With the Assembly elections in Uttar Pradesh a few months away, the pieces on the chessboard of politics have started moving. The main Opposition force, the Samajwadi Party (SP), has sharpened its strategy to breach the consolidated non-Yadav OBC support base of BJP allies by rolling out its women-led PDA (Pichhda, Dalit, Alpsankhyak) outreach.
For the past few years, the BJP has relied on its network of regional allies in the state to secure key non-Yadav OBC constituencies. The Apna Dal (Sonelal) is seen to be influential among the Kurmi-Patels, the Suheldev Bharatiya Samaj Party (SBSP) among Rajbhars, and the NISHAD Party among riverine communities such as Nishad, Mallah, and Kewat. Together, these groups form a decisive electoral bloc, particularly in Purvanchal or eastern UP.
Beyond M-Y formula
Traditionally anchored in the Muslim-Yadav (M-Y) combination, the SP has been attempting a broader social coalition since the last election and appears to have doubled down on this strategy. Its recent moves suggest a calibrated effort to symbolically and organisationally penetrate caste bases aligned with NDA using women’s leadership as the pivot.
The appointment of Seema Rajbhar as national president of the SP Mahila Sabha is being seen as a direct outreach to the Rajbhar community, mobilised politically by SBSP chief Om Prakash Rajbhar. Hailing from Ballia in eastern UP, her elevation signals the SP’s intent to expand its footprint in districts where the SBSP has influence. A former SBSP worker, Seema Rajbhar has been publicly critical of Rajbhar.
The Rajbhar community is estimated to constitute around 4-5% of the state’s population, mainly concentrated in districts such as Ghazipur, Azamgarh, Ballia, Chandauli, Gorakhpur, Jaunpur and Mau. The SBSP currently has six MLAs – elected in alliance with the SP in 2022 before switching to the NDA, with Om Prakash Rajbhar now a state minister.
Similarly, the SP’s appointment of Rukmani Nishad, sister of former MP Phoolan Devi, as the state head of its women’s wing is seen as outreach to the Nishad-Mallah-Kewat cluster. This group, estimated at 5-6% of the population, is influential in riverine belts, the Terai region and parts of Purvanchal. The move directly challenges the BJP’s ally, the NISHAD Party led by Sanjay Nishad.
The NISHAD Party currently has five MLAs. The community’s presence extends beyond eastern UP into parts of central Uttar Pradesh, potentially influencing outcomes in 25-30 Assembly seats.
The Kurmi factor
The SP’s outreach to Kurmi-Patels— another crucial OBC bloc comprising roughly 7-8% of the population — is more complex.
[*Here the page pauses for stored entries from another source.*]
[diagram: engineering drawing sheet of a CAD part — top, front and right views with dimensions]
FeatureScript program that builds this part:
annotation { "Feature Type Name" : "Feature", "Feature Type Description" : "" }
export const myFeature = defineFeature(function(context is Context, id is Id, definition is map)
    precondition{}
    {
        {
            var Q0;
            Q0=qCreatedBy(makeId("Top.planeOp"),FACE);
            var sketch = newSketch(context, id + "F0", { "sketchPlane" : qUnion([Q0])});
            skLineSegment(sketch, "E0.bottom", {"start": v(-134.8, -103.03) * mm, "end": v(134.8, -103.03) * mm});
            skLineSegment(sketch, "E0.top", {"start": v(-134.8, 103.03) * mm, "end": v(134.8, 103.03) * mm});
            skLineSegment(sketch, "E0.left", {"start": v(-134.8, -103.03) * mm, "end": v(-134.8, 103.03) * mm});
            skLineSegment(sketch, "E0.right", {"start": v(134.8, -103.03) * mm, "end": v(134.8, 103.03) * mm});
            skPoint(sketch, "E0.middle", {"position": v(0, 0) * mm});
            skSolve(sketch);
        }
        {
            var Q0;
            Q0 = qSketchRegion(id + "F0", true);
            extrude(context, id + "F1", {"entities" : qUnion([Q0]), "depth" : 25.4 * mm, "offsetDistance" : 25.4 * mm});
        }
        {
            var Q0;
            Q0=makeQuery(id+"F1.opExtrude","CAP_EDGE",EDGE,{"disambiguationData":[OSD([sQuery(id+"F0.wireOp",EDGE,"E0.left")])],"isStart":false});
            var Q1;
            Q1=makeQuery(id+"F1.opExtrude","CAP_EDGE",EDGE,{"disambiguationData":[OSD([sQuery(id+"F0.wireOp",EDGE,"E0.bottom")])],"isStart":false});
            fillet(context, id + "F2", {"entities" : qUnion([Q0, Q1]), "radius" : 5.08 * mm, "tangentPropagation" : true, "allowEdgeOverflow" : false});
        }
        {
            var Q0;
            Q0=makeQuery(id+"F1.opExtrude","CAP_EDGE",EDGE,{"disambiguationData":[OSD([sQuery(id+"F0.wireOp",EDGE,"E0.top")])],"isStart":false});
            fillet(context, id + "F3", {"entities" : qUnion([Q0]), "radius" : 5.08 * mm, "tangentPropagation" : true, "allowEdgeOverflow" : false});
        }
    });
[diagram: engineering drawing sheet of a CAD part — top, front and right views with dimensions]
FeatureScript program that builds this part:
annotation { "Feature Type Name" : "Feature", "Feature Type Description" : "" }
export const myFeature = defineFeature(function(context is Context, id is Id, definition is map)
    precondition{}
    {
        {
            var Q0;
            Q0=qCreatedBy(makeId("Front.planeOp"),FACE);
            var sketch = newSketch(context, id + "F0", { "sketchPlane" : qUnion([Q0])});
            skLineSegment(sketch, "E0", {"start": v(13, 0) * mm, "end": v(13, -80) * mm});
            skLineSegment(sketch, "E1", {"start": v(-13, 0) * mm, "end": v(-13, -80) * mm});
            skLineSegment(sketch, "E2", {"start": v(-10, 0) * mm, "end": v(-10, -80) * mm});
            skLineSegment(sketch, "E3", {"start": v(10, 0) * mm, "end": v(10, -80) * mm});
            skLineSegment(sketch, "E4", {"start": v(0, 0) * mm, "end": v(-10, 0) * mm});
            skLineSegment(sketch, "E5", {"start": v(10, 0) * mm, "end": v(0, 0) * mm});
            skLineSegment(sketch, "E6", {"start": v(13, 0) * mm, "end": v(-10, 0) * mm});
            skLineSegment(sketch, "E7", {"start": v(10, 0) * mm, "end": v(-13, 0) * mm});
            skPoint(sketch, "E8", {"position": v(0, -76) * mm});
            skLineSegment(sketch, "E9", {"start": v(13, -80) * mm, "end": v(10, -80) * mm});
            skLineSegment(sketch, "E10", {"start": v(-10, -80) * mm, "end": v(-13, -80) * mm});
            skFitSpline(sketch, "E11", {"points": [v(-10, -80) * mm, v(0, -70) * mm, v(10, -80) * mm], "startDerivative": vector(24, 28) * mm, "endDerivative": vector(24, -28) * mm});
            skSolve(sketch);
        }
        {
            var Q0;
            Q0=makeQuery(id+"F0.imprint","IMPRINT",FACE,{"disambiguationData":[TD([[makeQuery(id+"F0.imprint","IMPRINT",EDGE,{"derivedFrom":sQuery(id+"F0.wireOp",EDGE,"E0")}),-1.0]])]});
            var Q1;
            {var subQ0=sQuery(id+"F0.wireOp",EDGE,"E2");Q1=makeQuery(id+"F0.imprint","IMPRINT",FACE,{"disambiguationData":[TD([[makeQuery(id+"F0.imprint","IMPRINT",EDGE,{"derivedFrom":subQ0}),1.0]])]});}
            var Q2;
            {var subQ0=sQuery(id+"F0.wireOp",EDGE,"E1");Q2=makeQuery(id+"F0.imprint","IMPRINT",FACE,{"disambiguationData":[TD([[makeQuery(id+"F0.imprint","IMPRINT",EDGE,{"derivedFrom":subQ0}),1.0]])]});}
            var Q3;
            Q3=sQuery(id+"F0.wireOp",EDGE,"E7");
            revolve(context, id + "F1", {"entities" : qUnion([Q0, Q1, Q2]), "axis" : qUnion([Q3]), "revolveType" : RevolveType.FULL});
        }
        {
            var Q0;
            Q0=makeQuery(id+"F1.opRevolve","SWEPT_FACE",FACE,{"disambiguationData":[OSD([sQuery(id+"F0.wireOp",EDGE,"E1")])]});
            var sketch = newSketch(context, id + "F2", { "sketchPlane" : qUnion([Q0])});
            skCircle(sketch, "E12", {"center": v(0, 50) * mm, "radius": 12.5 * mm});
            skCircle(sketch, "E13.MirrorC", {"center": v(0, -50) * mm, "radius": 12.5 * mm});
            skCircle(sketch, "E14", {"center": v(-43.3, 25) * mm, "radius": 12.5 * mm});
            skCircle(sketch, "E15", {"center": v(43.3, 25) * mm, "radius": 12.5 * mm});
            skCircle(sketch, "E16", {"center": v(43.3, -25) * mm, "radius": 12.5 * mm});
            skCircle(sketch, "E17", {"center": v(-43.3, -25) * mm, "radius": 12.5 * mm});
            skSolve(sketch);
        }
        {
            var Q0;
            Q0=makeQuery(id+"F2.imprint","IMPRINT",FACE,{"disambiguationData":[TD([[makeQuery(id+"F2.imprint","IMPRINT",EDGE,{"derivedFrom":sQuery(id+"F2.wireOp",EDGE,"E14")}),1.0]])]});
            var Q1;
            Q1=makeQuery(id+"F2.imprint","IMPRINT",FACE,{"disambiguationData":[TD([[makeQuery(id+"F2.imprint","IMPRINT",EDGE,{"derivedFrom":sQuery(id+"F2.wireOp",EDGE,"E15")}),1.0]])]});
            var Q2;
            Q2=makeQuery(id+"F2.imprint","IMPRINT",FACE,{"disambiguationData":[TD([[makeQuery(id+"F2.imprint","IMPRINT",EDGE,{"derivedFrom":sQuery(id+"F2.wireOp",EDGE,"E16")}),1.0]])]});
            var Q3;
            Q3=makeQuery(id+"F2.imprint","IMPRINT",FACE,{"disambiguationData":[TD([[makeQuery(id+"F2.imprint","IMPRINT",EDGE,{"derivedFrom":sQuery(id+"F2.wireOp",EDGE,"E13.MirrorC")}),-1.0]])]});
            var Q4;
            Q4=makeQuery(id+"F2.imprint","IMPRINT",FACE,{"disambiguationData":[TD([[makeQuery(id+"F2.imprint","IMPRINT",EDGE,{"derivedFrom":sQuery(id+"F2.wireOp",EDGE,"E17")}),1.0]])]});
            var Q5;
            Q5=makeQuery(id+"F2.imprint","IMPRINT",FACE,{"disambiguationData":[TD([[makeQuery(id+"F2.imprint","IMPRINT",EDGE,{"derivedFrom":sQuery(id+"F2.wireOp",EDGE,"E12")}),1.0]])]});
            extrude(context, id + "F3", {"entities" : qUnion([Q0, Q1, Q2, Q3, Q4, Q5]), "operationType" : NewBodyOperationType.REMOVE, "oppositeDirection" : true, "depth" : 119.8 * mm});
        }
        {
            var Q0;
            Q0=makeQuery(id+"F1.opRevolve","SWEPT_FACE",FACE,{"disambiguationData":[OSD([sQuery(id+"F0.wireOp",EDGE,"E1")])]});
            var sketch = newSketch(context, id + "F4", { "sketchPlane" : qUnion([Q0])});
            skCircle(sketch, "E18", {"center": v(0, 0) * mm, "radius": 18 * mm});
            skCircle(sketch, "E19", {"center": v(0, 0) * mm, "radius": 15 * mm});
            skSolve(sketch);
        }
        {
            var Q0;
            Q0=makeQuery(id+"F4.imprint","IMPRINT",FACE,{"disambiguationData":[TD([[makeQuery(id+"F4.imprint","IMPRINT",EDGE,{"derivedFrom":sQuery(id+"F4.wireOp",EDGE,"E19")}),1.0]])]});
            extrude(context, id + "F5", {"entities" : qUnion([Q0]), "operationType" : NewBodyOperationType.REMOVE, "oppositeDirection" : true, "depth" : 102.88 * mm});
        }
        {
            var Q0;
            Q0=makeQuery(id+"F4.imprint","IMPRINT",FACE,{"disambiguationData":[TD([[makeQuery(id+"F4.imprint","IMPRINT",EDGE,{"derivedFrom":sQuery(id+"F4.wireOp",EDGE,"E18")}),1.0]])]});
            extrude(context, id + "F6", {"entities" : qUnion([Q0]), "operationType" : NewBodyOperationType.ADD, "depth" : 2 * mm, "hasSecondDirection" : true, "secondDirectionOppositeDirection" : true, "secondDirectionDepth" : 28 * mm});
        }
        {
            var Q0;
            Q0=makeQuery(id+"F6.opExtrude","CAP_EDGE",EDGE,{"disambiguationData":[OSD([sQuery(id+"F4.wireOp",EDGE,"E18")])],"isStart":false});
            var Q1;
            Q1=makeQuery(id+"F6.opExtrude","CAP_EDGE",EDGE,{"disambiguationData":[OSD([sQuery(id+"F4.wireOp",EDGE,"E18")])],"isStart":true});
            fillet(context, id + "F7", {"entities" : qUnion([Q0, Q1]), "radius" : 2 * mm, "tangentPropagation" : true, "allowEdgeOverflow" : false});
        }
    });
The party once had influential Kurmi leaders such as Beni Prasad Verma, a founding member, but has in recent years sought to build new leadership within the community.
Ahead of the 2022 Assembly elections, the SP brought in Pallavi Patel, leader of the Apna Dal (Kamerawadi) faction and daughter of Apna Dal founder Sone Lal Patel. She contested on an SP ticket from Sirathu against then Deputy Chief Minister Keshav Prasad Maurya and won, a result seen as symbolically significant.
Pallavi, the sister of Union Minister Anupriya Patel, continues to be an SP MLA, though her intermittent dissent has raised questions. Her presence nonetheless provides the SP with a channel into the Kurmi-Patel vote base, where the Apna Dal (Sonelal) remains a dominant NDA ally, with 13 MLAs and representation in both the Union and state governments.
Why a women-led PDA strategy
Party insiders say the women-focused appointments serve multiple political purposes.
First is social signalling: elevating women from marginalised OBC communities to reinforce the PDA narrative while countering the BJP’s charge that the Opposition underrepresent women. Second is targeted mobilisation. It shows that the party draws its leaders from specific caste groups, thus enabling outreach in regions where caste identity continues to shape voting behaviour.
Third, it is a direct counter to NDA allies. Two of them — the SBSP and the NISHAD Party — were once aligned with the SP. By mirroring their caste bases through women leaders, the SP is attempting to reclaim lost ground.
The strategy also seeks to respond to the BJP’s narrative portraying the Opposition as “anti-women”, especially in the aftermath of the women’s reservation Bill failing to clear Parliament.
The strategy is particularly focused on eastern Uttar Pradesh, where NDA allies have a strong presence: the SBSP in Mau, Ghazipur, Ballia and Jaunpur; the NISHAD Party in Sant Kabir Nagar, Kushinagar and Maharajganj; and Apna Dal’s wider influence across the state.
By installing women leaders drawn from these communities and regions, the SP appears to be attempting a ground-up mobilisation that goes beyond its traditional vote banks.